Konuya ilişkin olmak üzere Danıştay 3. Dairesi tarafından mükellefler lehine önemli bir karar verilmiştir.

Vergi Mahkemesi tarafından “…satışı yapılan hissenin istisnaya tabi tutarı özel fon hesabına alınma işleminin, satışın yapıldığı yılı izleyen hesap döneminin başından itibaren kazancın beyan edildiği döneme ait kurumlar vergisi beyannamesinin verildiği tarihe kadar fon hesabına alınmış olması koşulu yerine getirilmediği…” için açılan dava reddedilmiştir.

Ayrıca Bölge İdare Mahkemesi de istinaf başvurusunu reddetmiştir.

Danıştay 3. Dairesi ise;

-Kanun gerekçesinin şirketlerin sermaye yapılarının güçlendirilmesi ve bağlı değerlerinin, ekonomik faaliyetlerde daha etkin bir şekilde kullanılması olduğu,

-Söz konusu istisnaya tabi tutarın, şirketin özel fon hesabında izlenip izlenmediğine yönelik herhangi bir araştırma yoluna gidilmemesi ve söz konusu istisna tutarının, kurum dışına çıkarıldığı yahut dağıtılmış kar olarak değerlendirildiğine ilişkin bir tespitin bulunmadığı,

-5520 sayılı Kanun’un ilgili maddesinde istisna edilen tutarın, fon hesabına alınma işleminin, satışın yapıldığı yılı izleyen hesap döneminin başından itibaren kazancın beyan edildiği döneme ait kurumlar vergisi beyannamesinin verildiği tarihe kadar yapılması gerektiği yönünde bir düzenlemenin var olmadığı,

-Düzenleyici işlemle, sınırları belirtilmeyen bir istisnanın sınırlarının belirlenmesi vergilendirmede kanunilik ilkesine aykırılık teşkil edeceği,

Gerekçeleriyle temyiz istemini kabul ederek Vergi Mahkemesi kararını bozmuştur.

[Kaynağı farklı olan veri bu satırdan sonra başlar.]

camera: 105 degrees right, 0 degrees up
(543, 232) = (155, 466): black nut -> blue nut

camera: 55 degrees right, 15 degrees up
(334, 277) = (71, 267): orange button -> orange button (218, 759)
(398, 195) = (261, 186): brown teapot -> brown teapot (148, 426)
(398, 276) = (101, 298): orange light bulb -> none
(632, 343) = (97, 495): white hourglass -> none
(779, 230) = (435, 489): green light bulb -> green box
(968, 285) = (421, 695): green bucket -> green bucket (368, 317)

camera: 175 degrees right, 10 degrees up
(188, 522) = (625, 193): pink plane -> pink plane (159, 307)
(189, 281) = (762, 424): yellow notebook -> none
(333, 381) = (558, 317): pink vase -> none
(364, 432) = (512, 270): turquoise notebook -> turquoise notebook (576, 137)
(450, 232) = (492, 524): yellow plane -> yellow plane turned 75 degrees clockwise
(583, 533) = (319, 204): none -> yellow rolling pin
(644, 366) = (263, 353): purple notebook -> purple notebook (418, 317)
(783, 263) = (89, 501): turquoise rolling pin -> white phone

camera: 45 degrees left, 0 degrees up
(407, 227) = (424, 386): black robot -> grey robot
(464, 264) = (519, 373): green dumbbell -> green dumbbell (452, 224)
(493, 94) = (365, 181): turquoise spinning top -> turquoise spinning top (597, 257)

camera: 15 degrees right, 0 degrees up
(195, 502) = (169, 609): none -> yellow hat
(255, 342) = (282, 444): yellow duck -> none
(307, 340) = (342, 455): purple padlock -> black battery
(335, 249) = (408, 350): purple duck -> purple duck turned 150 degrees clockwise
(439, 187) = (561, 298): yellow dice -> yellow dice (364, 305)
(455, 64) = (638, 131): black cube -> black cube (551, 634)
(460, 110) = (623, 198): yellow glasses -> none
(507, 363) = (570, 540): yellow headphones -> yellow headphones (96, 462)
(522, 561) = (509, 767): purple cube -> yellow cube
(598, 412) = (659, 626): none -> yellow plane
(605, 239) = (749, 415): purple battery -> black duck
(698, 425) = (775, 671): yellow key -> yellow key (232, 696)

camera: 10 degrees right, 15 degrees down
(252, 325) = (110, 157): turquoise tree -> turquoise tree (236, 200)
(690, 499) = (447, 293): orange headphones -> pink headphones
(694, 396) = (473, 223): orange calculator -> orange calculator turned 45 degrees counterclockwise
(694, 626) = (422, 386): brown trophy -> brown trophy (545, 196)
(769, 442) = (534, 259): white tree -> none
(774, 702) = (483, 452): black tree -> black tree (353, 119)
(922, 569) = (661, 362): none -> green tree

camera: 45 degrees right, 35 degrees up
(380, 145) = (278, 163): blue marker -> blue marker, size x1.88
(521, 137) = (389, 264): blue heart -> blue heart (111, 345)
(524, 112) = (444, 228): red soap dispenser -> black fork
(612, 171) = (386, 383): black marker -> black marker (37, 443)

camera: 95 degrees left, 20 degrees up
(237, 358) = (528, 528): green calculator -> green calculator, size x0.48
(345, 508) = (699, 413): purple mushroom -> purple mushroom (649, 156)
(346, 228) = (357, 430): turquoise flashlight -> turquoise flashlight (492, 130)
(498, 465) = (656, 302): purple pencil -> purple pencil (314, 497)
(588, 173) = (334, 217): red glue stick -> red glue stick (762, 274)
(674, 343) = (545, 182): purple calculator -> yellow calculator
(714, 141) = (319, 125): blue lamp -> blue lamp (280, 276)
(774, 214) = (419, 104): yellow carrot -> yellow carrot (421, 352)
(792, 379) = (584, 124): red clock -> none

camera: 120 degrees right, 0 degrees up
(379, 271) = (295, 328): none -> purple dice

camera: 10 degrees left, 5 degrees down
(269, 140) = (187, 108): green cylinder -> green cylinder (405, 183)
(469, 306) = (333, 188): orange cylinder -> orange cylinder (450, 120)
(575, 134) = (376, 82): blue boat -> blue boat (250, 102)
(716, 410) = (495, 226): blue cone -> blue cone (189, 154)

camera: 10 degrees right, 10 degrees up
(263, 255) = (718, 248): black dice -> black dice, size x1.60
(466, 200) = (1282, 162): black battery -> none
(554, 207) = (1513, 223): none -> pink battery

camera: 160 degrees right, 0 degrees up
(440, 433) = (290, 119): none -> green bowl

Bu karara göre 5 yıllık süre içerisinde istisnaya tabi kazancın dağıtılmaması (kurum dışına çıkartılmaması) ve en azından istisnaya tabi kazancın 5 yıllık süre içerisinde özel fona alınmış olması hallerinde mükelleflerin yargı nezdinde bu istisnadan yararlanması mümkün olabilecektir.

(Ek olarak al-sat-geri kirala işleminde özel fona alınan tutar izleyen yıllarda kiralama işlemi neticesinde oluşan Haklar hesabının amortismanının itfasında kullanılacaktır. Özel fona alınmaması işlemi neticesinde Haklar Hesabı için ayrılan amortisman, gider olarak dikkate alınırsa ilgili yıl için bu konuda eleştiri yapılacağı da dikkate alınmalıdır.)